How to fight back: A smart defense strategy
Setting up BEC is about smart roads and systems. Here’s what you can do:
- Confirm requests: Always call or use known contacts to double check the movement of money.
- Two eyes: Set approval levels for referrals, especially over a certain dollar amount.
- Train your people: Teach your team to sniff out a scam before it hits. Huntress Managed Security Awareness Training can help with that.
- Invest in email security: Get tools that flag phishing and phishing.

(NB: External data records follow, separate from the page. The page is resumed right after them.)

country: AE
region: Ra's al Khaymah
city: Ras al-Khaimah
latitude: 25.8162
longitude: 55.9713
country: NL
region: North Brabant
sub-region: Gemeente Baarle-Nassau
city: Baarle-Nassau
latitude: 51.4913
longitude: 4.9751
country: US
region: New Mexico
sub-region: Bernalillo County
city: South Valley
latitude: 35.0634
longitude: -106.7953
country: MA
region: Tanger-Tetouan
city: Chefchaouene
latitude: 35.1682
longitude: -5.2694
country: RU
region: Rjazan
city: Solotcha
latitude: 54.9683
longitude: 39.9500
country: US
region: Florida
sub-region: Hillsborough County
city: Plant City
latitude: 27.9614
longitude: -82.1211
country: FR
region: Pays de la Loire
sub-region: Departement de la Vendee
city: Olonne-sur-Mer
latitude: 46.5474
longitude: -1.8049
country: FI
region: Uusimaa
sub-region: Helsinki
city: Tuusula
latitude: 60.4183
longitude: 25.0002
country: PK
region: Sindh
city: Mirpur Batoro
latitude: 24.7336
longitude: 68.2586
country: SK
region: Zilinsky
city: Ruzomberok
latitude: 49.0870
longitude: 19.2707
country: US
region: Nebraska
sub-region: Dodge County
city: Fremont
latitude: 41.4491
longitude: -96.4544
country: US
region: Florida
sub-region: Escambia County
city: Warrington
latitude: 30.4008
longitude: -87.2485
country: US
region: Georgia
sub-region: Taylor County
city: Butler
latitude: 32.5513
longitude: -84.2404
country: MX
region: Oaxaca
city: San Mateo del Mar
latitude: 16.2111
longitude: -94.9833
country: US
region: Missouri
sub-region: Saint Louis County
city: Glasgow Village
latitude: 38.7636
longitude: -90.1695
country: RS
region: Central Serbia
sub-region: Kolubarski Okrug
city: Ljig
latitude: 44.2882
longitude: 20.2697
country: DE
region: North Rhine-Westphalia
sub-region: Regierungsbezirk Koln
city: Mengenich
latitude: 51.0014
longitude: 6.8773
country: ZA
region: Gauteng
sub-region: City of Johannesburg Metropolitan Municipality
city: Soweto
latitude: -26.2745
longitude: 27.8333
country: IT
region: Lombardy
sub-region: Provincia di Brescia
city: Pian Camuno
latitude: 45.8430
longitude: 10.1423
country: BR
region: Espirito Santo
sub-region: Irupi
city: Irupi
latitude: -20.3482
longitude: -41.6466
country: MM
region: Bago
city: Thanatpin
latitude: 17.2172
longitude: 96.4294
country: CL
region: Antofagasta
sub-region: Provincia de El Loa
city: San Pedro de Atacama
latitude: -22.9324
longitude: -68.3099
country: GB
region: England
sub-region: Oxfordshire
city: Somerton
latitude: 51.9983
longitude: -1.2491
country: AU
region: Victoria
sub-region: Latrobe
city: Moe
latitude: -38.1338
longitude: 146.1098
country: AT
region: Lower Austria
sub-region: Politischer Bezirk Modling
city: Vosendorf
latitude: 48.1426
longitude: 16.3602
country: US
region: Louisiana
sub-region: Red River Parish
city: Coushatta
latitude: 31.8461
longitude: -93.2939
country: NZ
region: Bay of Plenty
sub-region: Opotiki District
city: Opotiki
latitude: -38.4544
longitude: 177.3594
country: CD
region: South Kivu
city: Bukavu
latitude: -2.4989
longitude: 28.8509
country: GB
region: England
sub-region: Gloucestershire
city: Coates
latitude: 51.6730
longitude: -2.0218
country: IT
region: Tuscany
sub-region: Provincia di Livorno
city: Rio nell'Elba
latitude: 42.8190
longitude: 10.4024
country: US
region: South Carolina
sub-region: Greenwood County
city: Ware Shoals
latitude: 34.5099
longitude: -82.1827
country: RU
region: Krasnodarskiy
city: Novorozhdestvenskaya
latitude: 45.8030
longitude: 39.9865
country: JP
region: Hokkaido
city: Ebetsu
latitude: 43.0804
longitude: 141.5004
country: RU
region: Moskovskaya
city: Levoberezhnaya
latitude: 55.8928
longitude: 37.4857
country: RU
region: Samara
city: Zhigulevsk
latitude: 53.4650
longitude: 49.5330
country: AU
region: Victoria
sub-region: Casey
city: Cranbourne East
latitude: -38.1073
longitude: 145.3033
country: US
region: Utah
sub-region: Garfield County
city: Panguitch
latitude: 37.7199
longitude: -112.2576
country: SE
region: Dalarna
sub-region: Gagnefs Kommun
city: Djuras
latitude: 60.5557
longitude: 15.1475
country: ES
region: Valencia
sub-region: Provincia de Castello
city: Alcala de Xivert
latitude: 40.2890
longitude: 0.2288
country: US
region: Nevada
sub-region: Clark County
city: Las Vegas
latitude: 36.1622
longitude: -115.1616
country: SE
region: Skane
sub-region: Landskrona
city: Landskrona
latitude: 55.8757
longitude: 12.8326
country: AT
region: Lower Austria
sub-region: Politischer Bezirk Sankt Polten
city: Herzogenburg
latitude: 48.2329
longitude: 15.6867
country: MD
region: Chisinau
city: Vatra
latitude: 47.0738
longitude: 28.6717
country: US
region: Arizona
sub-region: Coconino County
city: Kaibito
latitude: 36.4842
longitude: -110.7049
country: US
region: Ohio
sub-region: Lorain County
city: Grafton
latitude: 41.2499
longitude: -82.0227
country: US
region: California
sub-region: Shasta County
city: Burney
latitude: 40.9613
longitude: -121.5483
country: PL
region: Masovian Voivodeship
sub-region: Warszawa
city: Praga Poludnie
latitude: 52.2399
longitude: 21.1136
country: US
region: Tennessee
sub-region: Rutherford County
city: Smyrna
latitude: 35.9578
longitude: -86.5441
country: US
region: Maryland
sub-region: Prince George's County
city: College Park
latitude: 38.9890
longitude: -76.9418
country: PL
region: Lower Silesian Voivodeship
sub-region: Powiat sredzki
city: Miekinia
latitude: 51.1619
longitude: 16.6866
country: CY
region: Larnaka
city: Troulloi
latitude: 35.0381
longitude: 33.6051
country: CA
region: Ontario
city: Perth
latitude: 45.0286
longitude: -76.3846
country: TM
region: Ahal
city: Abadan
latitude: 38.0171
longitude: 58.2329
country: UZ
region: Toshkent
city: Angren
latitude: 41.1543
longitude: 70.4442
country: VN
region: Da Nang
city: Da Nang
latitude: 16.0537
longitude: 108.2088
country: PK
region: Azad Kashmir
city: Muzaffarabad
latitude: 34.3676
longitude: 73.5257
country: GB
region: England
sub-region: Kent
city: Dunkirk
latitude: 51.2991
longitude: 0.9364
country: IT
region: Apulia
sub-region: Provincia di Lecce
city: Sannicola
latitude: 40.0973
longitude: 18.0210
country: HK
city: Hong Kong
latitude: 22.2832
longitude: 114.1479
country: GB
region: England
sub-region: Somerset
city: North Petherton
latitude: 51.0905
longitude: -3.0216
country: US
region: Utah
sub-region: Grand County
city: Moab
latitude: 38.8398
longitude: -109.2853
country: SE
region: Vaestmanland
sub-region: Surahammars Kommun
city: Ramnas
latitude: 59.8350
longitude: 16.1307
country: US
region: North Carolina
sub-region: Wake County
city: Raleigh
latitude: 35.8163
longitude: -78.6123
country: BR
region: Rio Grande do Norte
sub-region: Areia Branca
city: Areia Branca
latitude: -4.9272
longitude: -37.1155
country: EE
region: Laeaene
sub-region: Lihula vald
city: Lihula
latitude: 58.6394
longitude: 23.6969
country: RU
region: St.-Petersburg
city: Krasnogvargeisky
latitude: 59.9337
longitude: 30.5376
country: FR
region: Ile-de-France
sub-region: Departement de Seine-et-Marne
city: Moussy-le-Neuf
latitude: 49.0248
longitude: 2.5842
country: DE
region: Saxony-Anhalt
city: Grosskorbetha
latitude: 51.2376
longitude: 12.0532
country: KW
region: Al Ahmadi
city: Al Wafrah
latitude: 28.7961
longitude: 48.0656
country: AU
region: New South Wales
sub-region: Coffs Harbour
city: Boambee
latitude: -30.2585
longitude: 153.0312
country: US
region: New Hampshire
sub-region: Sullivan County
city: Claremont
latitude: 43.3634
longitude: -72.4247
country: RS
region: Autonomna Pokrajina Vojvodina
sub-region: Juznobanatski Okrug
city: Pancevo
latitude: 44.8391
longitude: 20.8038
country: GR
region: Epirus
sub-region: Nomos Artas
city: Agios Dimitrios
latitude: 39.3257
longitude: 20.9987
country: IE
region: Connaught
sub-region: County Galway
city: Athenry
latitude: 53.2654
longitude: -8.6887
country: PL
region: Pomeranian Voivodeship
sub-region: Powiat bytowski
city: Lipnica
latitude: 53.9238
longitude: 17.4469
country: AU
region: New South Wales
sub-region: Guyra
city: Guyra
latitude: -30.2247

Don’t trust. Confirm. Always.
BEC scammers knock, smile, and politely ask to take it away. This attack works because it takes trust, time, and familiarity. Your best defense against them is not fear, but strategy. Create habits that slow things down, require validation, and remove easy targets. Because when BEC hits, you lose trust, reputation, and time. And that’s a price no one wants to pay.
We understand what threats like identity theft and unauthorized access mean to your business, and we’re here to help. Huntress has you covered with managed identity detection and response (ITDR), protecting identities across your organization 24/7.